[JOB A]:
Answer these questions using the Guantanamo ruling passage below:
(i) Which act contained the provision that the court struck down?
(ii) Who is the executive director of the Center for Constitutional Rights?
(iii) In which city is the Center for Constitutional Rights based?

---------- SELECTED EXCERPT

The court has ruled twice previously that people held at Guantanamo without charges can go into civilian courts to ask that the government justify their continued detention. Each time, the administration and Congress, then controlled by Republicans, changed the law to try to close the courthouse doors to the detainees.

The court specifically struck down a provision of the Military Commissions Act of 2006 that denies Guantanamo detainees the right to file petition of habeas corpus.

Habeas corpus is a centuries-old legal principle, enshrined in the Constitution, that allows courts to determine whether a prisoner is being held illegally.

The head of the New York-based Center for Constitutional Rights, which represents dozens of prisoners at Guantanamo, welcomed the ruling.

"The Supreme Court has finally brought an end to one of our nation's most egregious injustices," said CCR Executive Director Vincent Warren. "By granting the writ of habeas corpus, the Supreme Court recognizes a rule of law established hundreds of years ago and essential to American jurisprudence since our nation's founding."

--------------------

[JOB B]: Copy out the extracted text from every row of page images and extracted text below, line for line, with the pictures left out.

---------- RECORDS FOR THE TASK

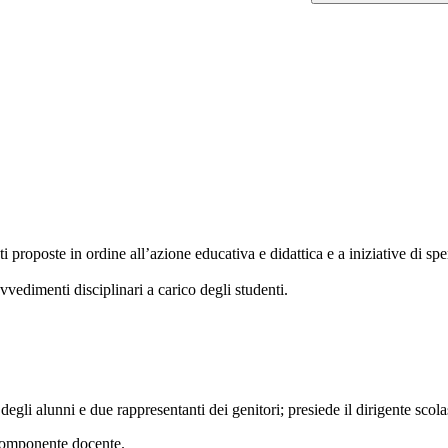
ti proposte in ordine all’azione educativa e didattica e a iniziative di 
ovvedimenti disciplinari a carico degli studenti.
i degli alunni e due rappresentanti dei genitori; presiede il dirigente scol
 componente docente.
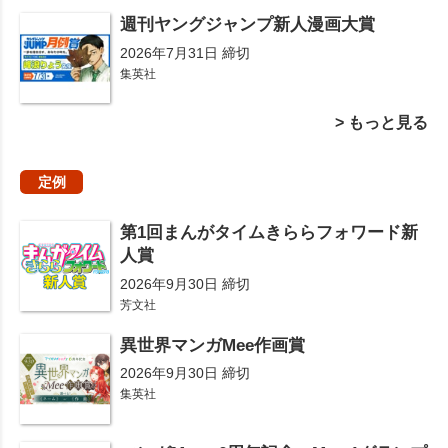
週刊ヤングジャンプ新人漫画大賞
2026年7月31日 締切
集英社
> もっと見る
定例
第1回まんがタイムきららフォワード新
人賞
2026年9月30日 締切
芳文社
異世界マンガMee作画賞
2026年9月30日 締切
集英社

--------------------

[EXERCISE OUTPUT A]:
(i) The Military Commissions Act of 2006
(ii) Vincent Warren
(iii) New York

[EXERCISE OUTPUT B]:
ti proposte in ordine all’azione educativa e didattica e a iniziative di 
ovvedimenti disciplinari a carico degli studenti.
i degli alunni e due rappresentanti dei genitori; presiede il dirigente scol
 componente docente.
週刊ヤングジャンプ新人漫画大賞
2026年7月31日 締切
集英社
> もっと見る
定例
第1回まんがタイムきららフォワード新
人賞
2026年9月30日 締切
芳文社
異世界マンガMee作画賞
2026年9月30日 締切
集英社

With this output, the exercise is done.